Sunday, August 3, 2014

My Former Company Bought a Company. I’m Pissed.


Not sure where I first saw the announcement. I think it may have been on my LinkedIn newsfeed. Through the wonder that is Google, however, I found the actual press release.

My former company, the one that didn’t have enough revenues to support my ginormous salary, acquired another company. Picture me slapping my right palm on forehead.

I immediately shared the news with two former colleagues given the boot the same day I was. They were similarly disgusted.

No purchase price was disclosed (private companies don’t have to release that kind of information), but surely simply cutting the salaries of five mid- to low-level employees didn’t equate to what they paid for their shiny new toy of an acquisition.

Which begs the questions: Where did they find the money to buy another company when they clearly stated that they didn’t have enough funds to pay our salaries? So where did that money come from?

Oh, yeah, now I remember. During my “you’re laid off” session, the corporate tool said it was because they wanted to put money into more “profitable” areas. Well, that may be the company’s stinky justification for their callous behavior toward its employees. Yet there are several problems with their fetid logic.

First, will this new acquisition rain down manna from heaven to their bottom line? At this point, any business plan and projections are just words and numbers on paper that may or may not come to fruition in the form of actual profits. How long will it take before profits are realized and how significant? From I could glean from the press reports, this was not a huge, transformative acquisition. More of meh from my reading.

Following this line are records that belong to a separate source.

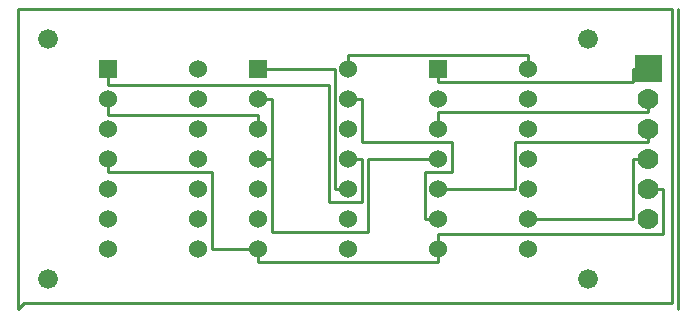
<source format=gbr>
G04 start of page 2 for group 0 idx 0 *
G04 Title: (unknown), top *
G04 Creator: pcb 20140316 *
G04 CreationDate: Mon 05 Jul 2021 10:39:17 PM GMT UTC *
G04 For: steve *
G04 Format: Gerber/RS-274X *
G04 PCB-Dimensions (mil): 2200.00 1000.00 *
G04 PCB-Coordinate-Origin: lower left *
%MOIN*%
%FSLAX25Y25*%
%LNTOP*%
%ADD18C,0.0380*%
%ADD17C,0.0280*%
%ADD16C,0.0300*%
%ADD15C,0.0660*%
%ADD14C,0.0700*%
%ADD13C,0.0600*%
%ADD12C,0.0001*%
%ADD11C,0.0100*%
G54D11*X0Y0D02*Y100000D01*
Y0D02*X2000Y2000D01*
X0Y100000D02*X218000D01*
X170000Y84500D02*X110000D01*
Y80000D01*
X140000Y80000D02*Y75500D01*
X205000Y80000D02*Y75500D01*
X210000Y80000D02*X205000D01*
X210000Y65500D02*X140000D01*
X30000Y80000D02*Y74500D01*
X103500Y74500D02*X30000D01*
X205000Y75500D02*X140000D01*
X105500Y80000D02*X80000D01*
X220000Y100000D02*Y0D01*
X218000Y100000D02*Y2000D01*
X215000Y40000D02*Y25000D01*
X210000Y70000D02*Y65500D01*
X215000Y40000D02*X210000D01*
X205000Y50000D02*Y30000D01*
X210000Y50000D02*X205000D01*
X210000Y55500D02*X165500D01*
X210000Y60000D02*Y55500D01*
X170000Y84500D02*Y80000D01*
X205000Y30000D02*X170000D01*
X2000Y2000D02*X218000D01*
X140000Y25000D02*Y20000D01*
Y20000D02*Y15500D01*
X215000Y25000D02*X140000D01*
X80000Y20000D02*X64500D01*
X140000Y15500D02*X80000D01*
Y20000D02*Y15500D01*
X140000Y30000D02*X135500D01*
X116500Y25500D02*X84500D01*
X64500Y45500D02*Y20000D01*
X80000Y64500D02*Y60000D01*
X64500Y45500D02*X30000D01*
Y50000D02*Y45500D01*
Y70000D02*Y64500D01*
X80000Y64500D02*X30000D01*
X84500Y70000D02*Y37750D01*
X84500Y70000D02*X80000D01*
X84500Y50000D02*Y25500D01*
X84500Y50000D02*X80000D01*
X103500Y74500D02*Y35500D01*
X105500Y80000D02*Y40000D01*
X114500Y70000D02*Y55500D01*
X135500Y45500D02*Y30000D01*
X140000Y65500D02*Y60000D01*
X144500Y45500D02*X135500D01*
X165500Y40000D02*X140000D01*
X165500Y55500D02*Y40000D01*
X144500Y55500D02*Y45500D01*
X144500Y55500D02*X114500D01*
X140000Y50000D02*X116500D01*
X114500Y35500D02*X103500D01*
X114500Y50000D02*Y35500D01*
X114500Y50000D02*X110000D01*
X110000Y40000D02*X105500D01*
X116500Y50000D02*Y25500D01*
X114500Y70000D02*X110000D01*
G54D12*G36*
X137000Y83000D02*Y77000D01*
X143000D01*
Y83000D01*
X137000D01*
G37*
G54D13*X140000Y70000D03*
Y60000D03*
Y50000D03*
G54D12*G36*
X205500Y84500D02*Y75500D01*
X214500D01*
Y84500D01*
X205500D01*
G37*
G54D14*X210000Y70000D03*
Y60000D03*
Y50000D03*
Y40000D03*
Y30000D03*
G54D13*X140000Y40000D03*
Y30000D03*
Y20000D03*
X170000D03*
Y30000D03*
Y40000D03*
Y50000D03*
Y60000D03*
Y70000D03*
Y80000D03*
G54D12*G36*
X27000Y83000D02*Y77000D01*
X33000D01*
Y83000D01*
X27000D01*
G37*
G54D13*X30000Y70000D03*
Y60000D03*
Y50000D03*
X60000Y60000D03*
X80000D03*
X60000Y70000D03*
Y80000D03*
G54D12*G36*
X77000Y83000D02*Y77000D01*
X83000D01*
Y83000D01*
X77000D01*
G37*
G54D13*X80000Y70000D03*
X30000Y40000D03*
Y30000D03*
Y20000D03*
X60000D03*
Y30000D03*
Y40000D03*
Y50000D03*
X80000D03*
Y40000D03*
Y30000D03*
Y20000D03*
X110000D03*
Y30000D03*
Y40000D03*
Y50000D03*
Y60000D03*
Y70000D03*
Y80000D03*
G54D15*X190000Y90000D03*
Y10000D03*
X10000D03*
Y90000D03*
G54D16*G54D17*G54D18*G54D17*M02*

</source>
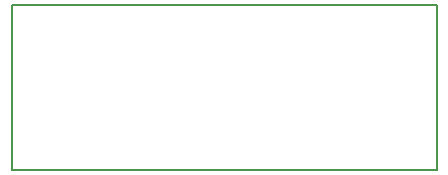
<source format=gbr>
G04 #@! TF.GenerationSoftware,KiCad,Pcbnew,(6.0.0-rc1-dev-1606-g4cd41e394)*
G04 #@! TF.CreationDate,2019-02-20T17:22:23+01:00
G04 #@! TF.ProjectId,WINDGAUGE03A_PCB01A,57494e44-4741-4554-9745-3033415f5043,rev?*
G04 #@! TF.SameCoordinates,Original*
G04 #@! TF.FileFunction,Profile,NP*
%FSLAX46Y46*%
G04 Gerber Fmt 4.6, Leading zero omitted, Abs format (unit mm)*
G04 Created by KiCad (PCBNEW (6.0.0-rc1-dev-1606-g4cd41e394)) date 20.02.2019 17:22:23*
%MOMM*%
%LPD*%
G04 APERTURE LIST*
%ADD10C,0.150000*%
G04 APERTURE END LIST*
D10*
X0Y14000000D02*
X36000000Y14000000D01*
X36000000Y14000000D02*
X36000000Y0D01*
X0Y0D02*
X36000000Y0D01*
X0Y0D02*
X0Y14000000D01*
M02*

</source>
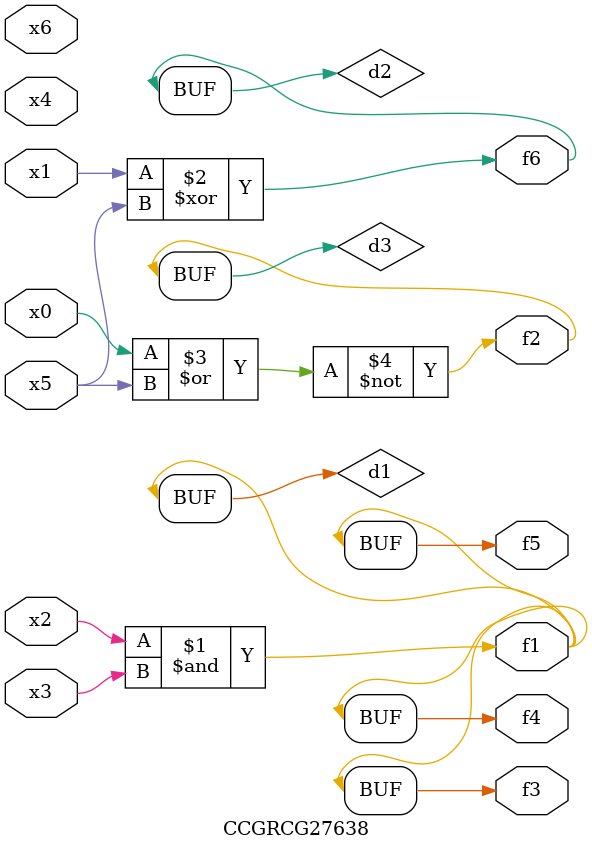
<source format=v>
module CCGRCG27638(
	input x0, x1, x2, x3, x4, x5, x6,
	output f1, f2, f3, f4, f5, f6
);

	wire d1, d2, d3;

	and (d1, x2, x3);
	xor (d2, x1, x5);
	nor (d3, x0, x5);
	assign f1 = d1;
	assign f2 = d3;
	assign f3 = d1;
	assign f4 = d1;
	assign f5 = d1;
	assign f6 = d2;
endmodule

</source>
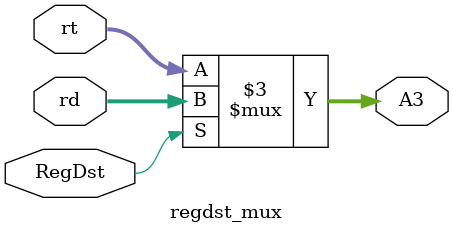
<source format=v>
`timescale 1ns / 1ps

module regdst_mux
(
    input RegDst,
    input [4 : 0] rt,
    input [4 : 0] rd,
    output reg [4 : 0] A3
);
    always @ (*)
    begin
        if(RegDst) A3 <= rd;
        else A3 <= rt;
    end
    
endmodule

</source>
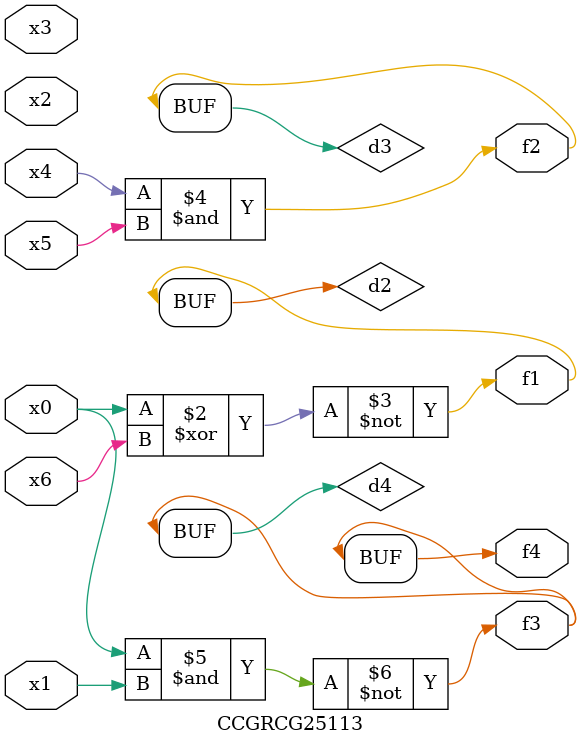
<source format=v>
module CCGRCG25113(
	input x0, x1, x2, x3, x4, x5, x6,
	output f1, f2, f3, f4
);

	wire d1, d2, d3, d4;

	nor (d1, x0);
	xnor (d2, x0, x6);
	and (d3, x4, x5);
	nand (d4, x0, x1);
	assign f1 = d2;
	assign f2 = d3;
	assign f3 = d4;
	assign f4 = d4;
endmodule

</source>
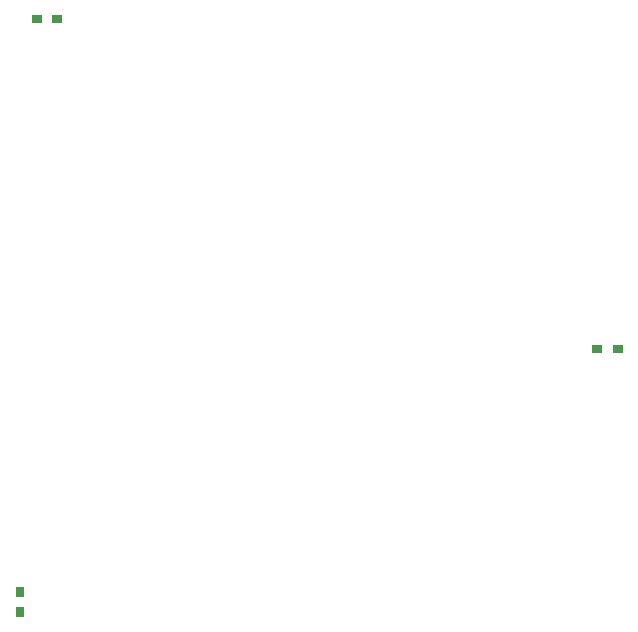
<source format=gbr>
%TF.GenerationSoftware,Novarm,DipTrace,3.3.0.1*%
%TF.CreationDate,2018-11-14T10:16:26-08:00*%
%FSLAX26Y26*%
%MOIN*%
%TF.FileFunction,Paste,Top*%
%TF.Part,Single*%
%ADD32R,0.03149X0.035427*%
%ADD34R,0.035427X0.03149*%
G75*
G01*
%LPD*%
D34*
X1118700Y2468700D3*
X1051771D3*
X2918700Y1368700D3*
X2985629D3*
D32*
X993700Y493700D3*
Y560629D3*
M02*

</source>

It reminds, sadly, of my beloved New York Mets, who seem to be ever undergoing a "rebuilding phase," only to crash and burn into one losing season after another. All the best laid plans...

Worth pointing out that my former former workplace once undertook a much-ballyhooed merger. Yet not even a year after the merger, the economy tanked, and the acquiring company had a serious case of buyer’s remorse when it realized it had widely overpaid for my sinkhole former former workplace. The parties “de-merged” as they say in business. The newly installed head of my former former workplace took a hatchet to the division in which I worked…and well, what happened next is the basis for this blog.

The lesson learned from that horrible experience, and one I think every business executive should be cognizant of, is that sometimes business mergers, like marriages, don’t work out, and all the optimistic spreadsheet projections can’t put it back together again. This shiny new toy may amount to nothing more than shifting deck chairs on the Titanic. As far as I'm concerned, there's a moist, dark place they can insert their ballyhooed new acquisition.

What of the workers, like me, who were sacrificed to make this grand scheme happen? Reading the announcement, I felt worthless and foolish—stupid to have worked so hard for a company that saw me as nothing more than a line item that had to be discarded so they could pursue some nebulous business strategy that has no guarantee of being successful. Obviously, the corporation is more worthy than any one person. Despicable. Oh how I wish these corporate gunslingers would realize how destructive their “business strategies” can sometimes be to real people trying to make a living. Fat chance.

What of the people at the acquired company as well? They have every reason to be scared. Because there is nothing that gives wannabe corporate cowboys a hard-on faster than to scour for redundant positions in both companies and then decide who gets to stay, who gets the boot. It makes them feel strong, like a big man. Hey, they can’t be a superhero or a star athlete, but they can sure feel the power in laying people off. Look out below!, is all I can say to the people working for the company just bought by my former company. It's bub-bye, here's your severance check, please pack up and leave...

In one sense, I can understand why the CEO at my former workplace made the merger. He came on board three years ago when the company was in deep financial straits. Since then, he has outsourced whole departments and hacked away staff in what seemed like regular intervals. At some point, he had to make a positive move, one that might bring the company some honest-to-goodness revenues, rather than just a slice-and-dice swath through the expense side of the ledger.

It’s not like he’s the new guy anymore, either. He’s been at the job for nearly three years. More than enough time to turn the company around—if it can be. He’s dispensed with the easy moves, like cutting staff. Now, he has to book some real-world profits for the company, not just conjure up some hoity-toity business plan to impress the board. That’s a bit harder to do.

Make no mistake, he’s on the clock now. If he doesn’t succeed, he’ll be out of a job, just like all the people he’s laid off in the past three years.

Of course, he’ll have the cushion of his golden parachute. Meanwhile, several of us have run out of unemployment benefits, still have no job, and are staring at homelessness.

Pays to be a CEO, even if you an incompetent one who runs companies into the ground and gets to lay off and destroy the lives of so many people. Nice work if you can get it.